[Extracted information — start]

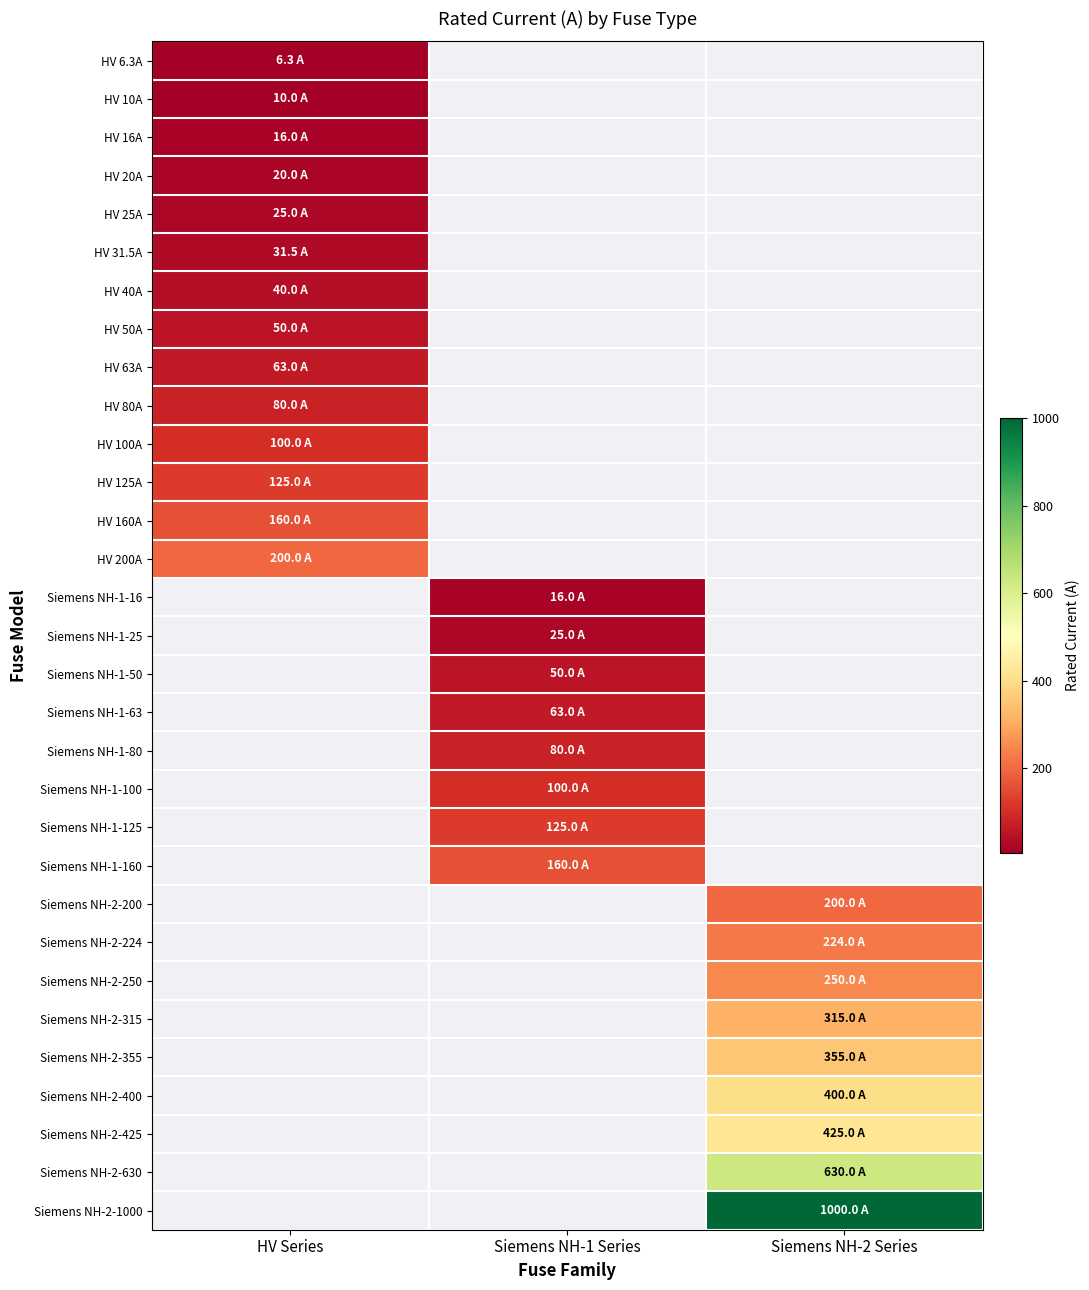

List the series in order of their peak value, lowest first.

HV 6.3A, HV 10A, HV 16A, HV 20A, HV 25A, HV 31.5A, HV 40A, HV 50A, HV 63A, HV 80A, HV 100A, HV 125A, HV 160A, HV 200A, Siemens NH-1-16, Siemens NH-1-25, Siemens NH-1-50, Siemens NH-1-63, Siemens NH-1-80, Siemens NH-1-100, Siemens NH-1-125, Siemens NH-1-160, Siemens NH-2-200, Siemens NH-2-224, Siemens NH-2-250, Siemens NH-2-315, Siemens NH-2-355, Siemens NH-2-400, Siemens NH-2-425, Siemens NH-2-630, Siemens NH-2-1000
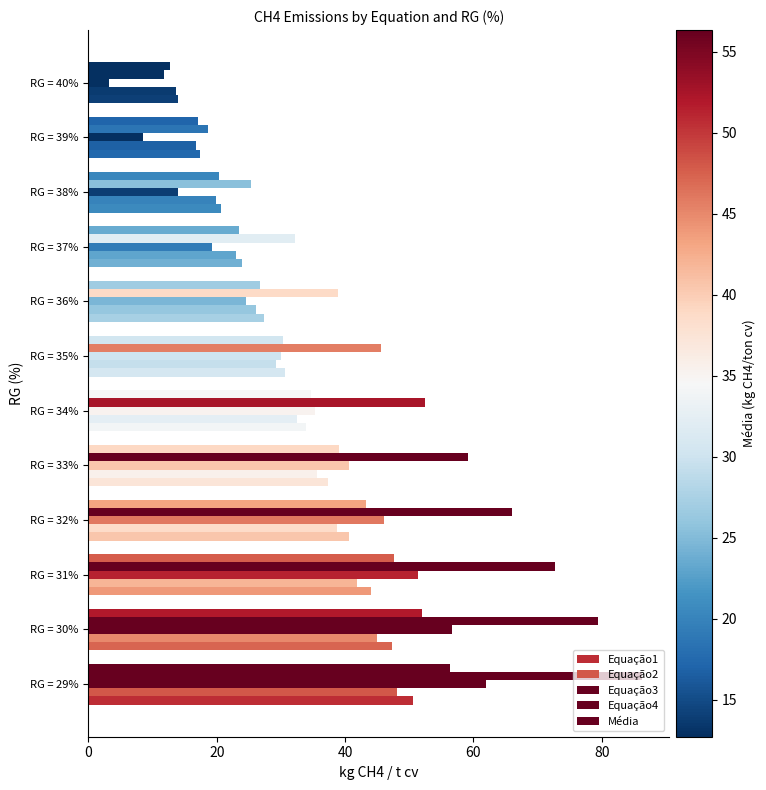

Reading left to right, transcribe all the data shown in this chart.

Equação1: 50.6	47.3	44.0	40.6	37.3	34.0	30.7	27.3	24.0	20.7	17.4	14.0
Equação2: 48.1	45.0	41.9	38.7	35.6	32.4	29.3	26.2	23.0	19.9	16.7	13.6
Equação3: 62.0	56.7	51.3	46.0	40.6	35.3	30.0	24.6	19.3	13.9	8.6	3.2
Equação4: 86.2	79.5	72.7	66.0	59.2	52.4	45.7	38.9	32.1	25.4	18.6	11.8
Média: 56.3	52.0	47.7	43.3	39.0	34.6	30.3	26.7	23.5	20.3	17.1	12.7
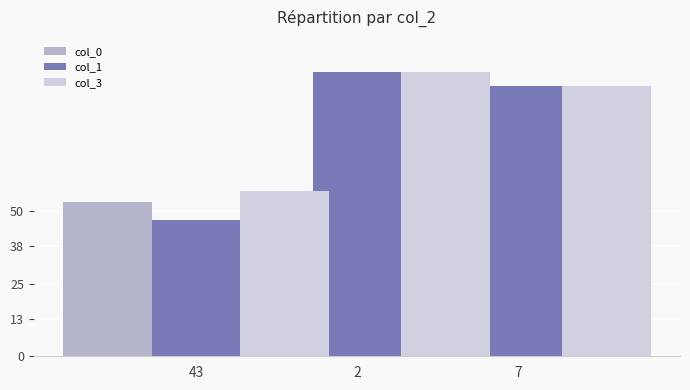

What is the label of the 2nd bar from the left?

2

[Extracted information — finish]

Activity: Which rows above contain the word "right"? Pick out each of those lines and copy it in full.

Task response:
Reading left to right, transcribe all the data shown in this chart.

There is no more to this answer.